AIM OF THE EXERCISE:
The task calls for each line of the records below in which the word "down" appears.

INFORMATION:
*** Begin section ***

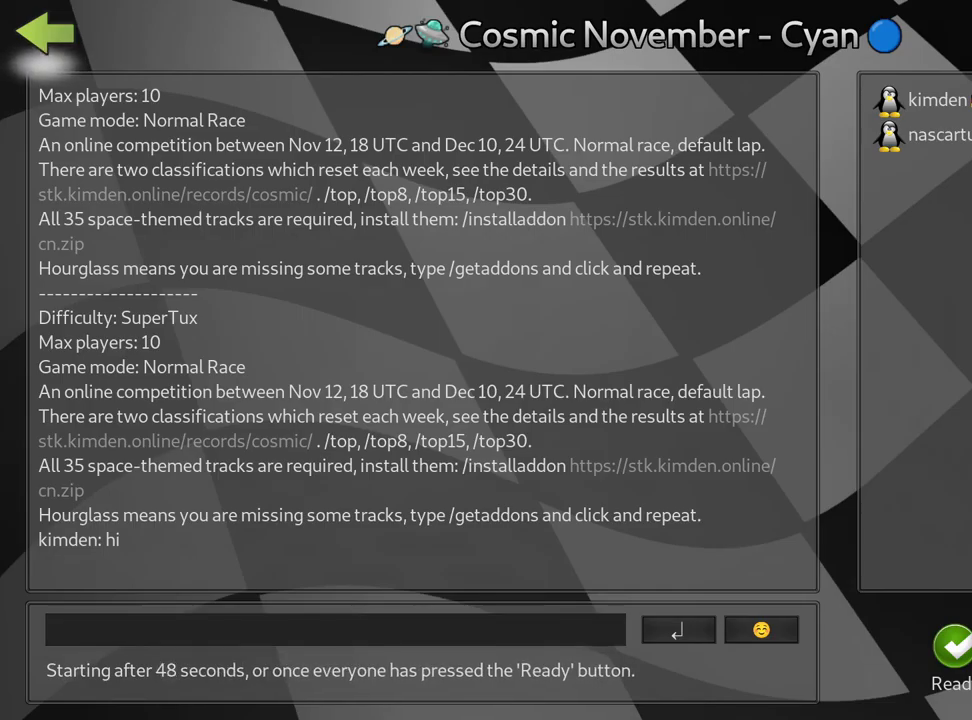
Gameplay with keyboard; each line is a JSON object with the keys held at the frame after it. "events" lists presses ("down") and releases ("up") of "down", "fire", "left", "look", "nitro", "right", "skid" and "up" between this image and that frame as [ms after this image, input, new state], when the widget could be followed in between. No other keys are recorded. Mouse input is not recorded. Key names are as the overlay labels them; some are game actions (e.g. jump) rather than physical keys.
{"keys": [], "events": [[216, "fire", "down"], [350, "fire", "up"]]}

*** End section ***
*** Begin section ***

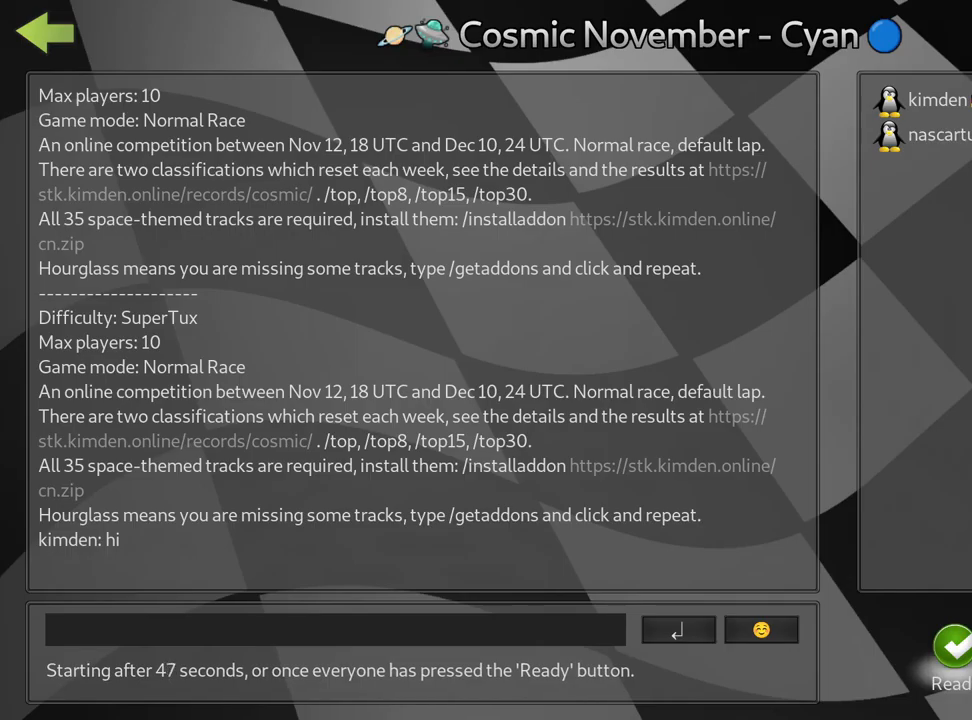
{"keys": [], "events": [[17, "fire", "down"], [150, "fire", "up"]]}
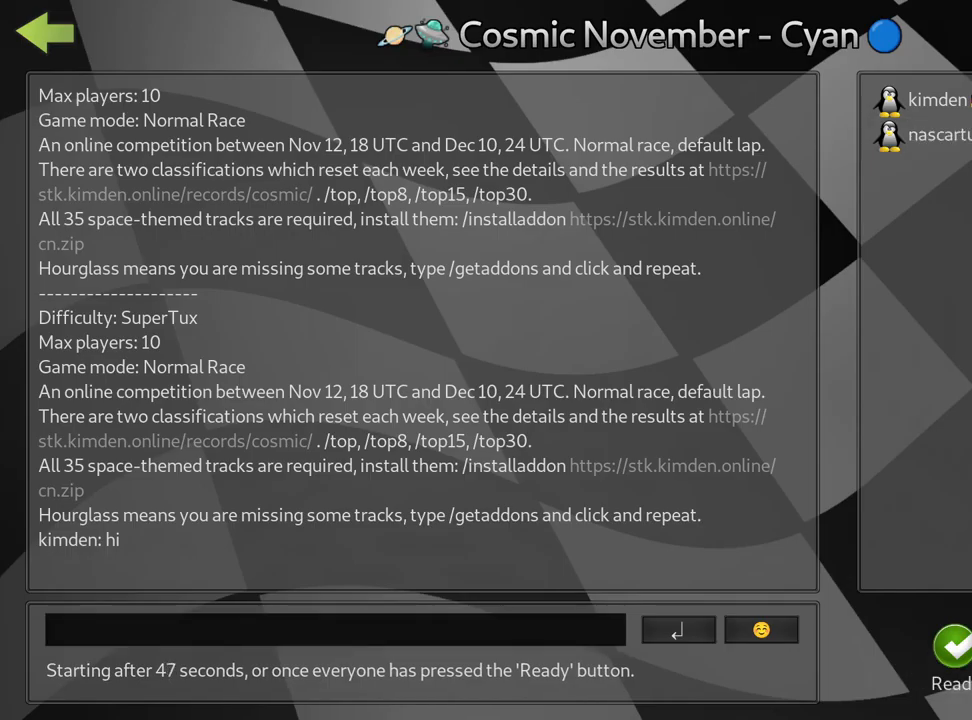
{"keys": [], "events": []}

*** End section ***

ANSWER SPACE:
Gameplay with keyboard; each line is a JSON object with the keys held at the frame after it. "events" lists presses ("down") and releases ("up") of "down", "fire", "left", "look", "nitro", "right", "skid" and "up" between this image and that frame as [ms after this image, input, new state], when the widget could be followed in between. No other keys are recorded. Mouse input is not recorded. Key names are as the overlay labels them; some are game actions (e.g. jump) rather than physical keys.
{"keys": [], "events": [[216, "fire", "down"], [350, "fire", "up"]]}
{"keys": [], "events": [[17, "fire", "down"], [150, "fire", "up"]]}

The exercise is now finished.